Let’s face it, winter brings not only a morning frost but looooong cold nights that are best spent wrapped between the legs of a man.
I find I lose all motivation to venture out anytime after 6pm during the colder months, so I’ve gone and done what any woman blessed with a high libido would do: I’ve got myself a FWB aka ‘friend with benefits’.
Yes, just like half the cheeky submissions I get to my weekly Instagram ‘Saucy Secrets’, I too enjoy the nude company of someone I have very little interest turning into a boyfriend.
He first crossed my path at a bar in Bondi, and we had some outrageously flirty banter before sharing Instagram accounts. I hate to sound horribly cliché, but he is literally tall, dark, and handsome.
He has a strong French accent that is often hard to understand and the arrangement is completely surface level because he will be choofing back overseas soon. You’ve got to love a handsome traveller.
Jana Hocking [pictured] was shocked to find herself wishing for the company of a man during cold winter months
Now, what makes this FWB situation a success is a few key factors: We don’t stay up all night sharing thoughts and feelings. In fact, he doesn’t even sleep over.
We’ve never even been on a date, but when he slid into my DMs a few hours after we met I thought: ‘why the heck not?’
For full transparency, I was rebounding hard from a breakup, and he turned out to be the perfect distraction. He won’t mind me saying that, because he, too, is happy to keep it casual.
One of us will simply message the other to see if they are home, and if so, we meet up for some nudie rudie time.
This could be late on a Saturday night, or straight after work on a Tuesday. It’s simply when the mood strikes. And to be honest, the sporadic nature of it is what keeps it fun.
It’s been a few months now post-breakup, so I am ready to find a proper boyfriend but this arrangement has allowed me to take my time, rather than race into another relationship out of boredom.
I’ve got the space to breath and weigh up my options. Which, to be honest, are almost non-existent at the moment. Especially considering we all tend to hibernate in winter.
While Jana hated following dating trends, the winter breeze saw her looking for a ‘friend with benefits’ to warm her bed
I believe the official term for what I am doing is called ‘cuffing season’.
Definition: a period of time when single people begin looking for a short-term partnership to pass the colder months of the year.
And I hate to follow a dating trend, but here I am.

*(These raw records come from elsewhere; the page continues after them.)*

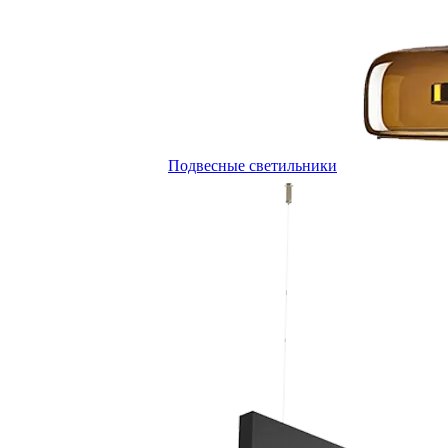
Подвесные светильники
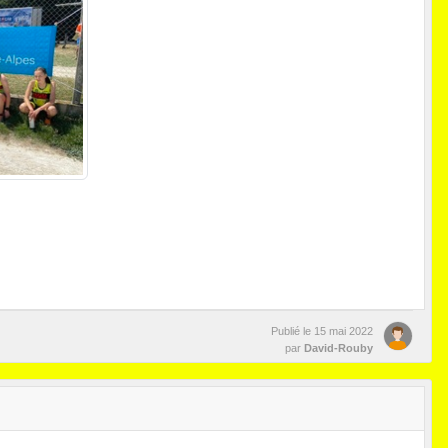
Publié le
15 mai 2022
par
David-Rouby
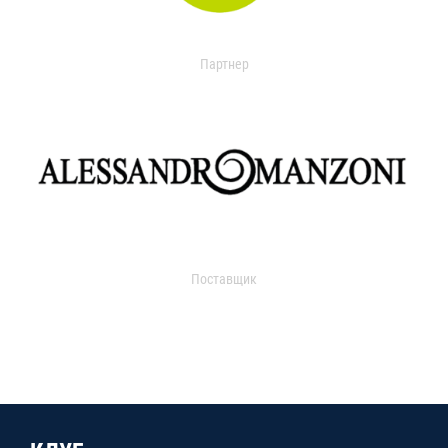
Партнер
Поставщик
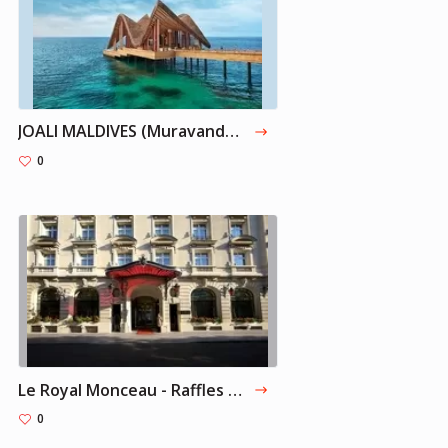
JOALI MALDIVES (Muravandhoo)
0
Le Royal Monceau - Raffles Paris 5*, Париж
0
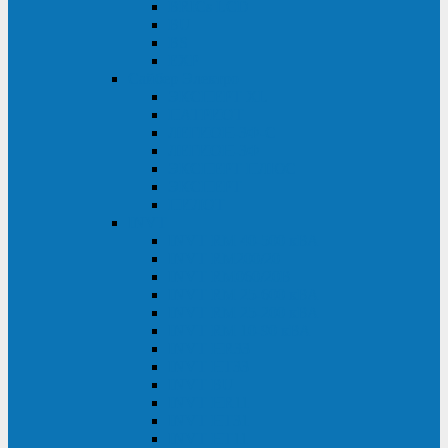
BRICs LCD
BU
BS
EXP
Сайбер Электро
ЭКСПЕРТ XL
ПАТРИОТ
ЛЕГИОН-3Ф-C
ЛЕГИОН-3Ф
ЭКСПЕРТ ПЛЮС
ЭКСПЕРТ
ПИЛОТ
INVT
INVT RM 40-500 кВА
INVT RM200/20
INVT RM060/20B
INVT RM 25-600 кВА
INVT RM 25-200 кВА
INVT RM 10-90 кВА
INVT HR33
INVT HT33
INVT BU
INVT HR11
INVT HT31
INVT HT11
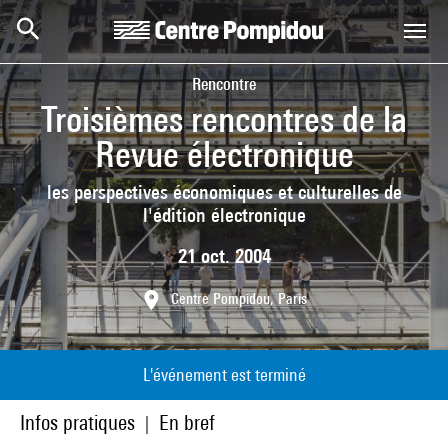
Aller au contenu principal
Centre Pompidou
Rencontre
Troisièmes rencontres de la
Revue électronique
les perspectives économiques et culturelles de
l'édition électronique
21 oct. 2004
Centre Pompidou, Paris
L'événement est terminé
Infos pratiques
En bref
|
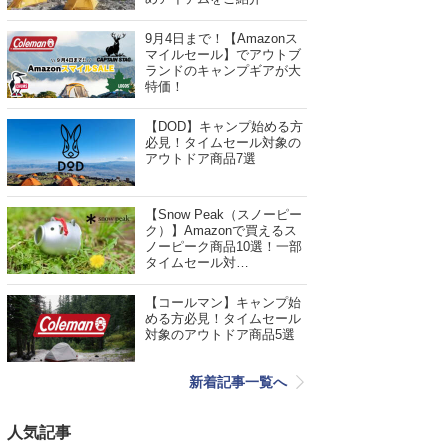
9月4日まで！【Amazonス
マイルセール】でアウトブ
ランドのキャンプギアが大
特価！
【DOD】キャンプ始める方
必見！タイムセール対象の
アウトドア商品7選
【Snow Peak（スノーピー
ク）】Amazonで買えるス
ノーピーク商品10選！一部
タイムセール対…
【コールマン】キャンプ始
める方必見！タイムセール
対象のアウトドア商品5選
新着記事一覧へ
人気記事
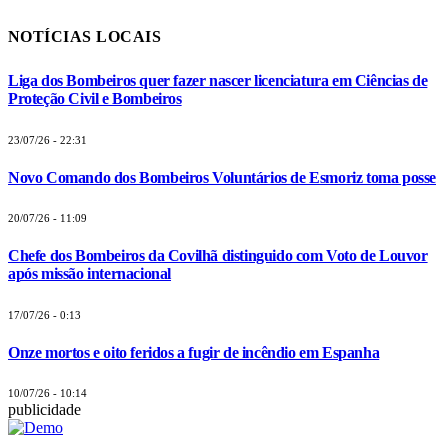
NOTÍCIAS LOCAIS
Liga dos Bombeiros quer fazer nascer licenciatura em Ciências de
Proteção Civil e Bombeiros
23/07/26 - 22:31
Novo Comando dos Bombeiros Voluntários de Esmoriz toma posse
20/07/26 - 11:09
Chefe dos Bombeiros da Covilhã distinguido com Voto de Louvor
após missão internacional
17/07/26 - 0:13
Onze mortos e oito feridos a fugir de incêndio em Espanha
10/07/26 - 10:14
publicidade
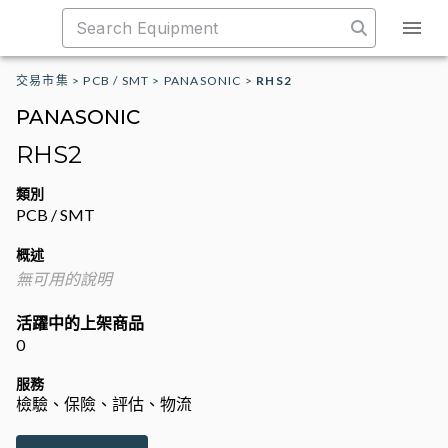
交易市集
>
PCB / SMT
>
PANASONIC
>
RHS2
PANASONIC
RHS2
類別
PCB / SMT
概述
無可用的說明
活躍中的上架商品
0
服務
檢驗、保險、評估、物流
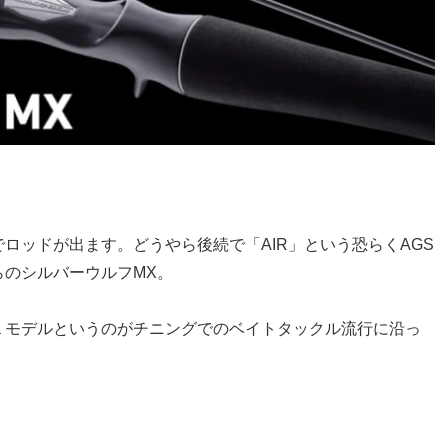
ロッドが出ます。どうやら後続で「AIR」という恐らくAGS
のシルバーウルフMX。
１モデルというのがチニングでのベイトタックル流行に沿っ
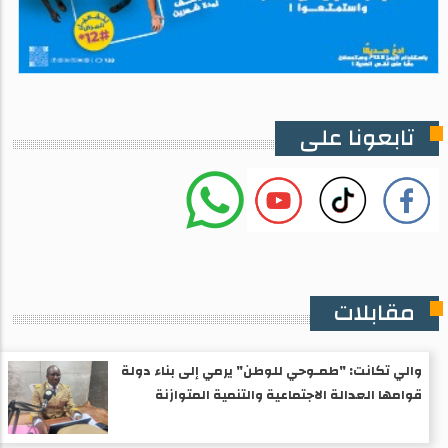
تابعونا على
مقابلات
والي تكانت: "طمـوحي للوطن" يرمي إلى بناء دولة
قوامها العدالة الاجتماعية والتنمية المتوازنة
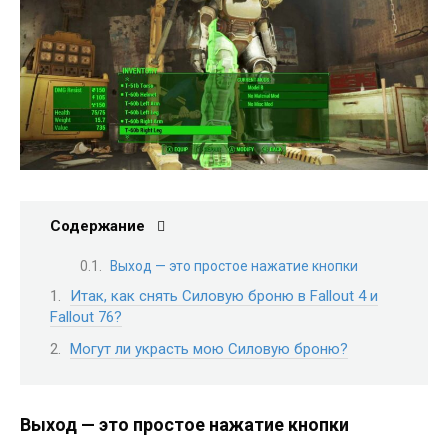
Содержание
Выход — это простое нажатие кнопки
Итак, как снять Силовую броню в Fallout 4 и
Fallout 76?
Могут ли украсть мою Силовую броню?
Выход — это простое нажатие кнопки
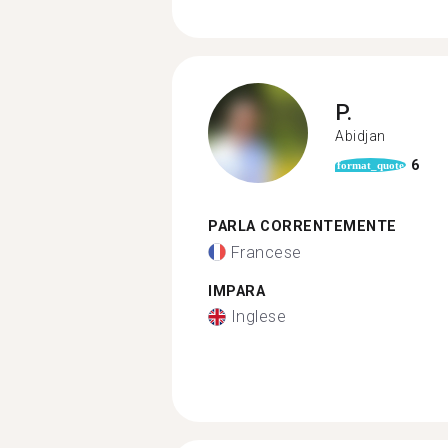
P.
Abidjan
6
format_quote
PARLA CORRENTEMENTE
Francese
IMPARA
Inglese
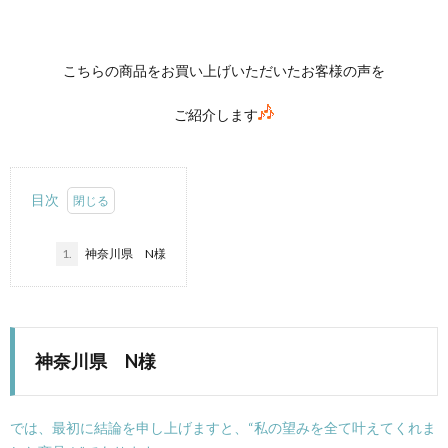
こちらの商品をお買い上げいただいたお客様の声を
ご紹介します
目次
1.
神奈川県 N様
神奈川県 N様
では、最初に結論を申し上げますと、“私の望みを全て叶えてくれま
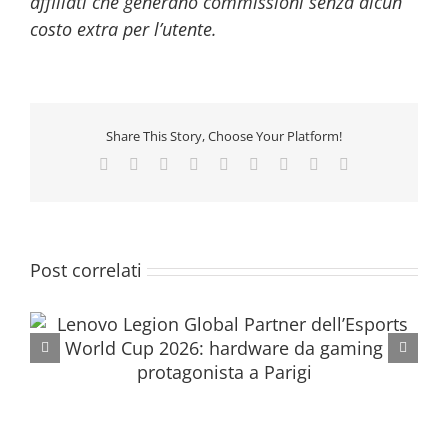
affiliati che generano commissioni senza alcun
costo extra per l’utente.
Share This Story, Choose Your Platform!
Facebook
Twitter
Reddit
LinkedIn
WhatsApp
Tumblr
Pinterest
Vk
Email
Post correlati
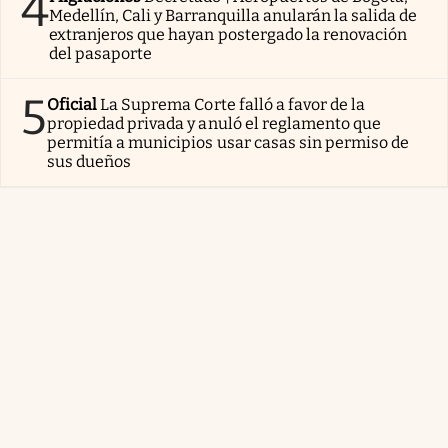
4
Medellín, Cali y Barranquilla anularán la salida de
extranjeros que hayan postergado la renovación
del pasaporte
5
Oficial
La Suprema Corte falló a favor de la
propiedad privada y anuló el reglamento que
permitía a municipios usar casas sin permiso de
sus dueños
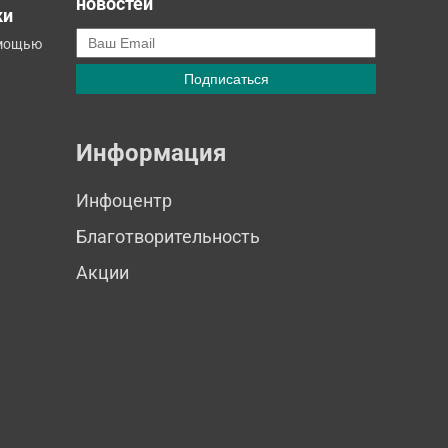
новостей
ки
омощью
Информация
Инфоцентр
Благотворительность
Акции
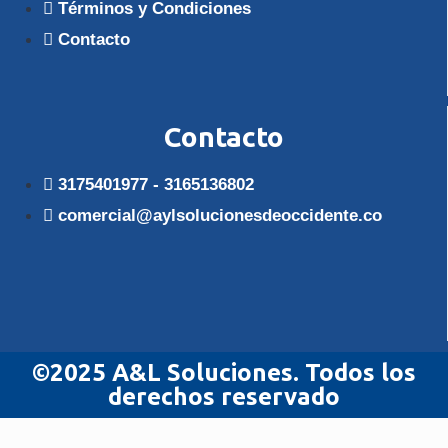
Términos y Condiciones
Contacto
Contacto
3175401977 - 3165136802
comercial@aylsolucionesdeoccidente.co
©2025 A&L Soluciones. Todos los
derechos reservado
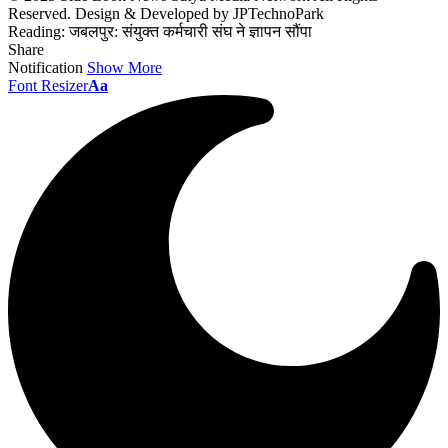
Reserved. Design & Developed by JPTechnoPark
Reading:
जबलपुर: संयुक्त कर्मचारी संघ ने ज्ञापन सौंपा
Share
Notification
Show More
Font Resizer
Aa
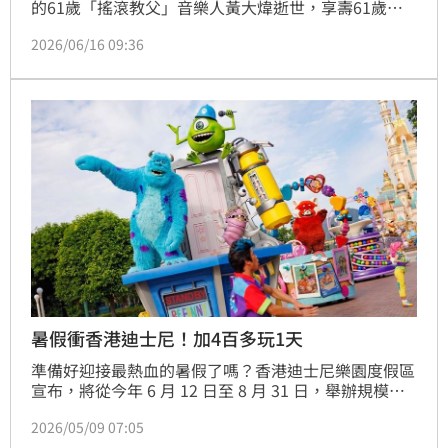
的61歲「搖滾教父」音樂人黃大煒逝世，享壽61歲，
姊姊證實黃大煒在本月3日於夏威夷離世。台北101董
2026/06/16 09:36
事長賈永婕感性發文悼念，直言「很難接受你就這樣走
了」。賈永婕透露兩人原本還有許多未完成的浪漫約
定，提到2024年她剛接任董事長、面臨經費短缺時，
黃大煒不計代價「義氣相挺101派對」。
暑假衝香港迪士尼！加4百多玩1天
準備好迎接最熱血的暑假了嗎？香港迪士尼樂園度假區
宣布，將從今年 6 月 12 日至 8 月 31 日，舉辦規模空
前的「Pixar 夏日狂歡趴」。這次不僅有無人機結合城
2026/05/09 07:05
堡的全新星空匯演，更找來《腦筋急轉彎》、《玩具總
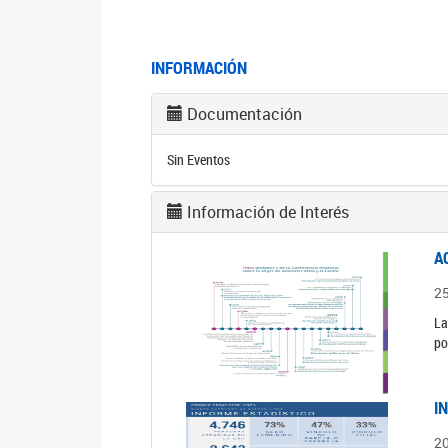
INFORMACIÓN
Documentación
Sin Eventos
Información de Interés
A
2
La
po
I
2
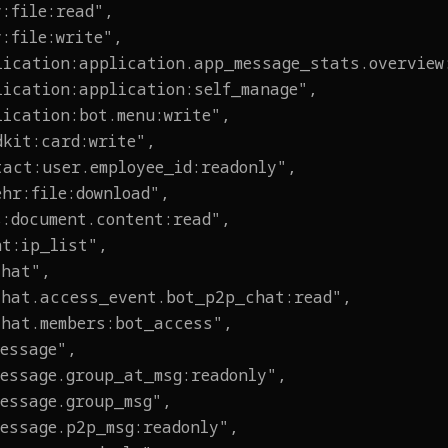
y:file:read",
y:file:write",
lication:application.app_message_stats.overview
lication:application:self_manage",
lication:bot.menu:write",
dkit:card:write",
tact:user.employee_id:readonly",
ehr:file:download",
s:document.content:read",
nt:ip_list",
chat",
chat.access_event.bot_p2p_chat:read",
chat.members:bot_access",
message",
message.group_at_msg:readonly",
message.group_msg",
message.p2p_msg:readonly",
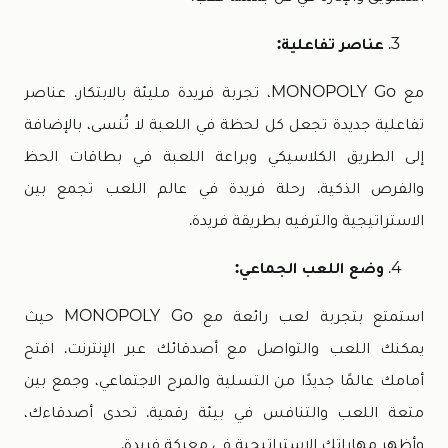
عناصر تفاعلية:
مع MONOPOLY Go، تجربة فريدة مليئة بالابتكار. عناصر
تفاعلية جديدة تجعل كل لحظة في اللعبة لا تُنسى، بالإضافة
إلى الطريق الكلاسيكي وبراعة اللعبة في بطاقات الحظ
والفرص الذكية. رحلة فريدة في عالم اللعب تجمع بين
الاستراتيجية والترفيه بطريقة فريدة.
وضع اللعب الجماعي:
استمتع بتجربة لعب رائعة مع MONOPOLY Go حيث
يمكنك اللعب والتواصل مع أصدقائك عبر الإنترنت. افتح
أمامك عالمًا جديدًا من التسلية والمرح الاجتماعي، وجمع بين
متعة اللعب والتنافس في بيئة رقمية. تحدى أصدقاءك،
وأظهر مهاراتك الاستراتيجية في معركة فريدة.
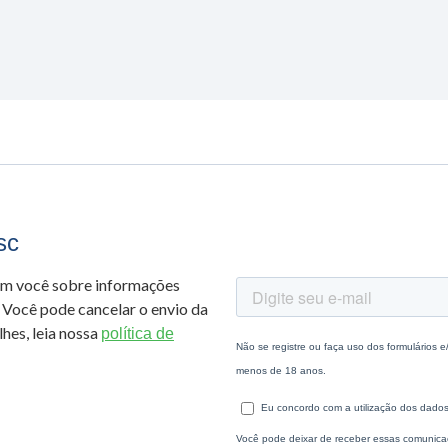
sc
om você sobre informações
 Você pode cancelar o envio da
hes, leia nossa
política de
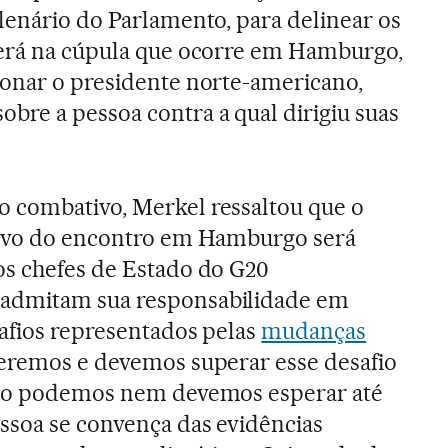
lenário do Parlamento, para delinear os
derá na cúpula que ocorre em Hamburgo,
ionar o presidente norte-americano,
obre a pessoa contra a qual dirigiu suas
 combativo, Merkel ressaltou que o
tivo do encontro em Hamburgo será
os chefes de Estado do G20
admitam sua responsabilidade em
safios representados pelas
mudanças
eremos e devemos superar esse desafio
não podemos nem devemos esperar até
essoa se convença das evidências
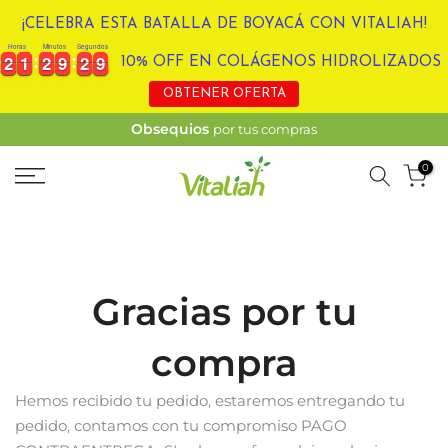
Ir
¡CELEBRA ESTA BATALLA DE BOYACÁ CON VITALIAH!
al
Horas
Minutos
Segundos
2
2
1
1
2
2
9
9
2
9
2
2
1
1
2
2
9
9
2
3
9
0
10% OFF EN COLÁGENOS HIDROLIZADOS
contenido
OBTENER OFERTA
Obsequios
por tus compras
0
Gracias por tu
compra
Hemos recibido tu pedido, estaremos entregando tu
pedido, contamos con tu compromiso PAGO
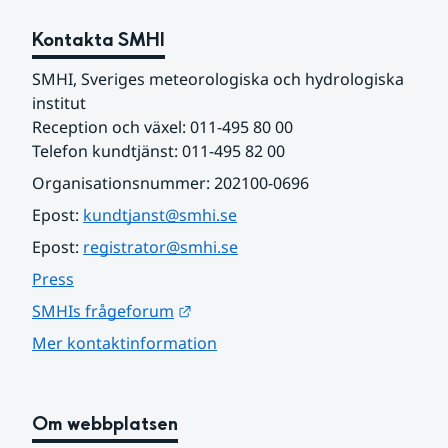
Kontakta SMHI
SMHI, Sveriges meteorologiska och hydrologiska 
institut
Reception och växel: 011-495 80 00
Telefon kundtjänst: 011-495 82 00
Organisationsnummer: 202100-0696
Epost: 
kundtjanst@smhi.se
Epost: 
registrator@smhi.se
Press
Länk till annan webbplats.
SMHIs frågeforum
Mer kontaktinformation
Om webbplatsen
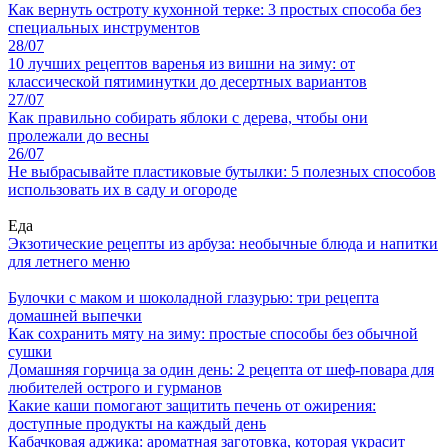
Как вернуть остроту кухонной терке: 3 простых способа без
специальных инструментов
28/07
10 лучших рецептов варенья из вишни на зиму: от
классической пятиминутки до десертных вариантов
27/07
Как правильно собирать яблоки с дерева, чтобы они
пролежали до весны
26/07
Не выбрасывайте пластиковые бутылки: 5 полезных способов
использовать их в саду и огороде
Еда
Экзотические рецепты из арбуза: необычные блюда и напитки
для летнего меню
Булочки с маком и шоколадной глазурью: три рецепта
домашней выпечки
Как сохранить мяту на зиму: простые способы без обычной
сушки
Домашняя горчица за один день: 2 рецепта от шеф-повара для
любителей острого и гурманов
Какие каши помогают защитить печень от ожирения:
доступные продукты на каждый день
Кабачковая аджика: ароматная заготовка, которая украсит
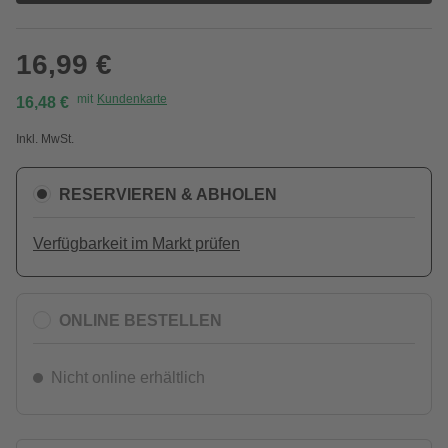
16,99 €
mit
Kundenkarte
16,48 €
Inkl. MwSt.
RESERVIEREN & ABHOLEN
Verfügbarkeit im Markt prüfen
ONLINE BESTELLEN
Nicht online erhältlich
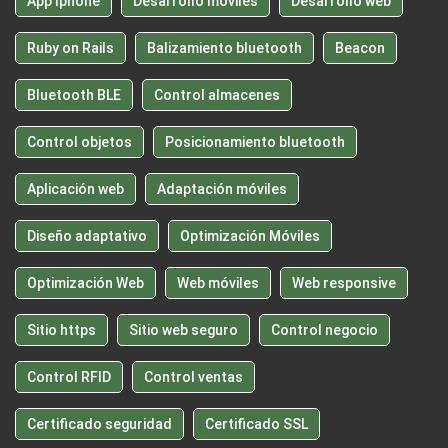
App Iphone
Desarrollo móviles
Desarrollo web
Ruby on Rails
Balizamiento bluetooth
Beacon
Bluetooth BLE
Control almacenes
Control objetos
Posicionamiento bluetooth
Aplicación web
Adaptación móviles
Diseño adaptativo
Optimización Móviles
Optimización Web
Web móviles
Web responsive
Sitio https
Sitio web seguro
Control negocio
Control RFID
Control ventas
Certificado seguridad
Certificado SSL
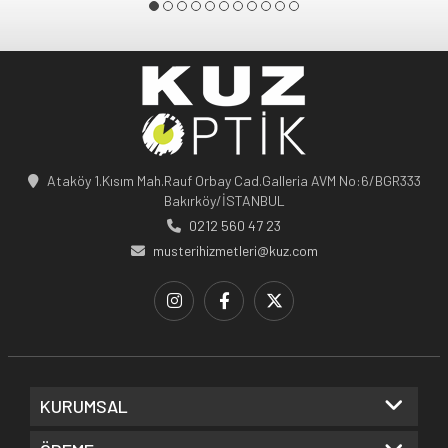
Ataköy 1.Kısım Mah.Rauf Orbay Cad.Galleria AVM No:6/BGR333
Bakırköy/İSTANBUL
0212 560 47 23
musterihizmetleri@kuz.com
KURUMSAL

It’s giving me strong memories of a bubble buddy I had during lockdown. Which brings me to an important lesson…
If you want to have a successful FWB, you basically must never bond. Should you find yourself sharing a connection with your FWB, you are really screwed.
Nothing throws a spanner in the works quite like forming a proper crush on them. I learned this the hard way during lockdown and spoiler alert: it ended in disaster.
This was a guy who I knew vaguely through friends, but got to know better thanks to some DMs right in the middle of lockdown when the boredom had well and truly kicked in.
‘If you want to have a successful FWB, you basically must never bond. Should you find yourself sharing a connection with your FWB, you are really screwed,’ said Jana
One night after a few strong-pour martinis, the messages turned a little raunchy and I thought great, I’ve got myself a FWB.
The guy fancied himself quite the cook, so when he offered to drop over a lasagna, who was I to say no? I had become best friends with half the Uber eats drivers in Sydney, so it was a ‘big yes’ to a home cooked meal.
The lasagna must have had some form of fairy dust in it because not long after that, he became my official ‘bubble buddy’. We kept it light until one time when he offered to stay the whole night and we stayed up talking for hours.
Uh-oh: we bonded. We spent the next couple of weeks in lockdown fairly glued to the hip, so when it was time to come out and mix with others again, things started to go pear shaped.
A girl he had been seeing interstate before lockdown came back into town, a guy I had been seeing at work was back within my 5km radius.
Things were grand when life was on pause, but Sydney really sped back up again post-lockdown and we were left in a very ‘it’s complicated’ status.
Safe to say, feelings got hurt, words were said, and sadly we really took the ‘friends’ out of FWB.
Jana revealed three golden rules to ensure you don’t blur the lines between a friend with benefits and a romantic partner
So here are just a couple of things you must do to make sure the lines don’t get blurred:
1. Be upfront and completely honest
Make sure you’re both aware that this is strictly a casual thing. And check in often to make sure that’s still the case.
Lord knows an earth-shattering orgasm can really make you ponder whether this bloke could actually be husband-material. Be warned.
2. No sleepovers
There’s nothing quite as intimate as waking up next to someone. Especially if you’re in the mood for a cuddle.
All that body-warmth without the sex can make for quite the bonding experience.
3. Keep it light
No midnight chats about your deepest and darkest secrets. No calling them crying if you’re stressed out and wanting some comfort.
This is purely a physical transactional agreement. Harsh but fair.
Save all that lovely bonding business for the person that takes you on dates. They are the ones it is far safer to bond with.
Now go forth and embrace this winterly, wonderful cuffing season. May the orgasms be forever in your favour.